Given all of these hurdles above, it should come as no surprise that the Arg389Gly β1AR polymorphism has not been able to be definitively associated with heart failure, hypertension or other heart diseases, and it may very well be unrealistic to expect it ever will. Nevertheless, and despite the caveats and difficulties in interpreting and reconciling the ever-increasing number of complex studies in this field, the following conclusions about the presence of glycine (instead of arginine) at position 389 of the human β1AR can be drawn with a significant amount of certainty: Gly389 results in impaired efficacy of the β-blocker treatment in chronic heart failure (and in other heart disease) patients, and Gly389 results in reduced β1AR function and signaling in vitro, as well as in suppressed cardiac and blood pressure responses of the β1AR in vivo. Thus, it is quite plausible that, soon, β1AR genotyping of the cardiovascular patient for the Arg389Gly variation will allow for personalization of his/her drug therapy, since the presence of Arg389 homozygosity will identify the patient as a good responder to β-blockers (or β-agonists/cardiostimulants), whereas Arg/Gly heterozygosity or Gly389 homozygosity will signal to the clinician that a dose escalation of the prescribed β-blocker (or β-agonist drug) is necessary. The ball is now in the court of researchers performing very large GWAS’s to firmly establish these inferences, so that they can be incorporated into the clinical practice sooner rather than later. The hope is that another success story for pharmacogenomics will soon be delivered, this time for the benefit of cardiology.

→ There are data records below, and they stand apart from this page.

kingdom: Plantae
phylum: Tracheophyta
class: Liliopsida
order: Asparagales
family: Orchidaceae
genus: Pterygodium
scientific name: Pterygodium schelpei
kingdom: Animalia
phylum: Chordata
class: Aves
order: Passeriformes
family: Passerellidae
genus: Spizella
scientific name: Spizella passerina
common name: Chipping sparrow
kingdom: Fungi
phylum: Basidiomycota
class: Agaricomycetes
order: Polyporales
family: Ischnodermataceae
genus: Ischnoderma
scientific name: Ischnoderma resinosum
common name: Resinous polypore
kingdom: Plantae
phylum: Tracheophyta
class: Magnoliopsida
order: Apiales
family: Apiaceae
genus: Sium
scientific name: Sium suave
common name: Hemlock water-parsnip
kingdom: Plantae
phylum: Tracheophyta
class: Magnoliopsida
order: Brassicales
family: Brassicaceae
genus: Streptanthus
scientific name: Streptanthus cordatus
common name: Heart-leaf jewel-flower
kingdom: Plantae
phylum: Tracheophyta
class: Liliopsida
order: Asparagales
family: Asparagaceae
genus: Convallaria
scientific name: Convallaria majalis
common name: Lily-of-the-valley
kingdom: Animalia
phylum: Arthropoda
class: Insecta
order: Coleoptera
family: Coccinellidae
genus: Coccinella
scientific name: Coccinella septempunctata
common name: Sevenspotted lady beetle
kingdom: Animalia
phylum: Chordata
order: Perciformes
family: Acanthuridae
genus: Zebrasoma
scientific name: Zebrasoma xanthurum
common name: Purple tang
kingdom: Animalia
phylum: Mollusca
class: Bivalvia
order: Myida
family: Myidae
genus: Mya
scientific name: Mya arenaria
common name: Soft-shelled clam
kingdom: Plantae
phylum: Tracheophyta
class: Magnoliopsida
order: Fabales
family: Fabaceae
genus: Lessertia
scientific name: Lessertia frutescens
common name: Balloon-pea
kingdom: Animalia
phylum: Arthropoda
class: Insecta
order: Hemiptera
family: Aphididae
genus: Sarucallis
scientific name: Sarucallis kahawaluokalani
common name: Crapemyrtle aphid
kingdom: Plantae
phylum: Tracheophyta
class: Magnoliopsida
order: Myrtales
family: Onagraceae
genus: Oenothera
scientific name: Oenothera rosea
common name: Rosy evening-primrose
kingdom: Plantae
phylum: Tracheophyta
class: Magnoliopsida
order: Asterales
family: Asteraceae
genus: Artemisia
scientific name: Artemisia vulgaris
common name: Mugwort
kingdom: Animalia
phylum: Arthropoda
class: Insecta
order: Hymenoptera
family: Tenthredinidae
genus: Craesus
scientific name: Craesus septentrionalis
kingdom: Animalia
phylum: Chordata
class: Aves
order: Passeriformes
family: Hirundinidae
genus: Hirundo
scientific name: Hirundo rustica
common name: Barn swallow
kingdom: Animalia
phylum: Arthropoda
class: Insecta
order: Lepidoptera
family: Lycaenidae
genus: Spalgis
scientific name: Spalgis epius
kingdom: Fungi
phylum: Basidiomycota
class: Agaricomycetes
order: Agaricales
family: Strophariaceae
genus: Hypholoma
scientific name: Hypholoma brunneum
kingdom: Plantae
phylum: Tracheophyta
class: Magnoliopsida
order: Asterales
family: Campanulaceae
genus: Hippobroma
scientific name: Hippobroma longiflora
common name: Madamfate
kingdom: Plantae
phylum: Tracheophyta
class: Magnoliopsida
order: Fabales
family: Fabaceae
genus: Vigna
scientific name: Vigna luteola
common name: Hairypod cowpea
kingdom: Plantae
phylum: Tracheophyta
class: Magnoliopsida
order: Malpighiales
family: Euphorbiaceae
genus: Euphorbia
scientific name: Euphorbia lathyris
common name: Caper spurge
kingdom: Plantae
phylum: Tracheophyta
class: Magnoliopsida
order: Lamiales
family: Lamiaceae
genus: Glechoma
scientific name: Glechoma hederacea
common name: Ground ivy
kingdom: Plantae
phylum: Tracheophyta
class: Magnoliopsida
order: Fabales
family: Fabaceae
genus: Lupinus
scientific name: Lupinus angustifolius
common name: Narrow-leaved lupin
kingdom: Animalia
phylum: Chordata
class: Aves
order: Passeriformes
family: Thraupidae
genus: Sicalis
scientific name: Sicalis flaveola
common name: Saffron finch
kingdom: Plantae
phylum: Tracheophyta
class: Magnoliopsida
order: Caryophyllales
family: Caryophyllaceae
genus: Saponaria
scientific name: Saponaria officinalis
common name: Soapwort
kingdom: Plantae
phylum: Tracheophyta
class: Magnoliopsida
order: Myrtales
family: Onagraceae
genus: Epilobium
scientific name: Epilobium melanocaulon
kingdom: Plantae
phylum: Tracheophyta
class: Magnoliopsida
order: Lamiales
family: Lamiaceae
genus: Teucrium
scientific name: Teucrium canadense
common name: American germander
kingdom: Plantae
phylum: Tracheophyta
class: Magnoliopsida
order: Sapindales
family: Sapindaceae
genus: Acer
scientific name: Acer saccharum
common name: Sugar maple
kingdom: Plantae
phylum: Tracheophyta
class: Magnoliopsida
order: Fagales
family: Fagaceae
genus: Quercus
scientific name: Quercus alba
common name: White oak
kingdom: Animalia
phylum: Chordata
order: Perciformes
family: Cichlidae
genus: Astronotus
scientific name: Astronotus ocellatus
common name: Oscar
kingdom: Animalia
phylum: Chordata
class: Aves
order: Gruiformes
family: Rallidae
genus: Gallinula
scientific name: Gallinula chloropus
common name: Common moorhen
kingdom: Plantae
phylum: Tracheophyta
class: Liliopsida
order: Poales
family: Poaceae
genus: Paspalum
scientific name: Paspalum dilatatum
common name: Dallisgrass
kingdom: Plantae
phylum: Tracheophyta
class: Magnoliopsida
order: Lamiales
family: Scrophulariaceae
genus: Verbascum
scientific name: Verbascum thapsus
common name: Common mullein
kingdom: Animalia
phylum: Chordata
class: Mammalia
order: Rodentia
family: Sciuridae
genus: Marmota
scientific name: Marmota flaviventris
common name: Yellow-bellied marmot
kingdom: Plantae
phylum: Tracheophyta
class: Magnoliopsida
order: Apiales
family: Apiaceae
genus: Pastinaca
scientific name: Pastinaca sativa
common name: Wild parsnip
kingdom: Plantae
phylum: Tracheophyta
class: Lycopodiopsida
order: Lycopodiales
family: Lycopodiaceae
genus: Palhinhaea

Financial & competing interests disclosure

The authors have no relevant affiliations or financial involvement with any organization or entity with a financial interest in or financial conflict with the subject matter or materials discussed in the manuscript. This includes employment, consultancies, honoraria, stock ownership or options, expert testimony, grants or patents received or pending, or royalties.

No writing assistance was utilized in the production of this manuscript.